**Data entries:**
[Begin]

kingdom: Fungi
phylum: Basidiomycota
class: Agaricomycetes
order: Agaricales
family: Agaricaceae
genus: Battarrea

[End]
[Begin]

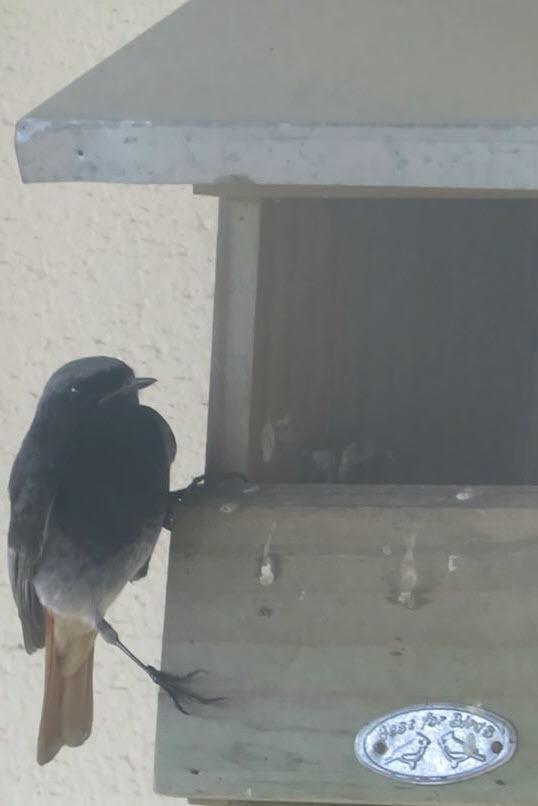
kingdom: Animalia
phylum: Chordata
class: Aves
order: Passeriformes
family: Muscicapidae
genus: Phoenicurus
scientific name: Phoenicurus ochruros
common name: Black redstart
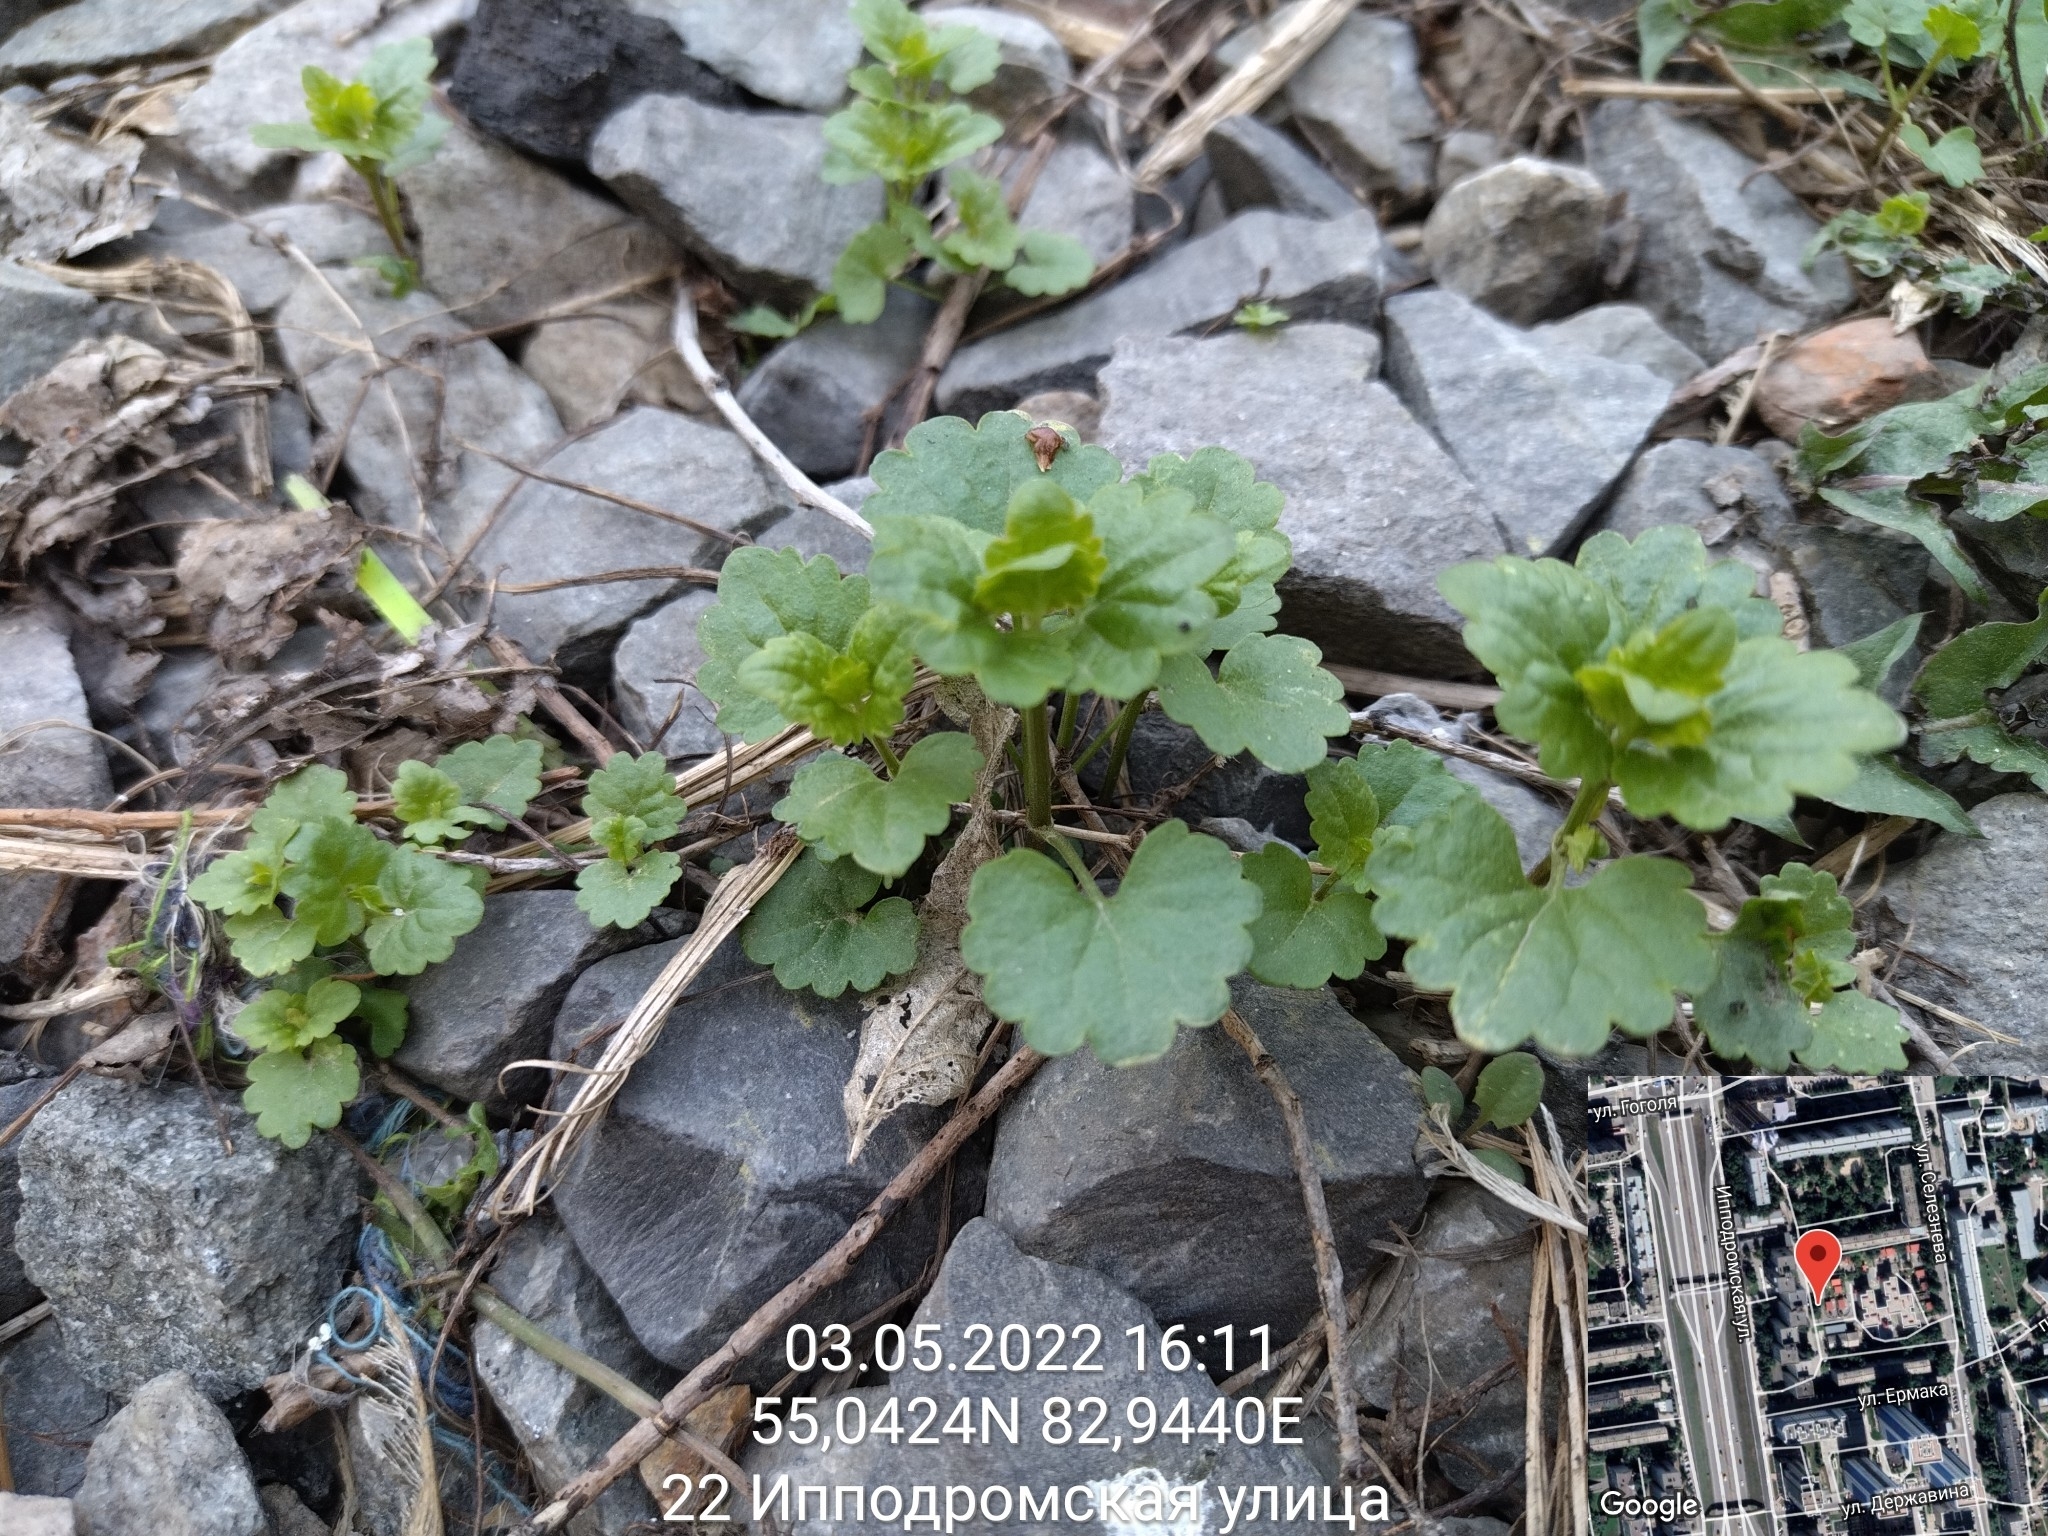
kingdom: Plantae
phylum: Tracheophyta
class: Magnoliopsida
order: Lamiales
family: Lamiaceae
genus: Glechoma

[End]

**Written instruction:** Rewrite the lines from the line with "order: Passeriformes" to the line with "genus: Glechoma", putting "vernacular name" in place of "common name" and keeping everything else the same. Leave the pictures out of your answer.

**Output below:**
order: Passeriformes
family: Muscicapidae
genus: Phoenicurus
scientific name: Phoenicurus ochruros
vernacular name: Black redstart
kingdom: Plantae
phylum: Tracheophyta
class: Magnoliopsida
order: Lamiales
family: Lamiaceae
genus: Glechoma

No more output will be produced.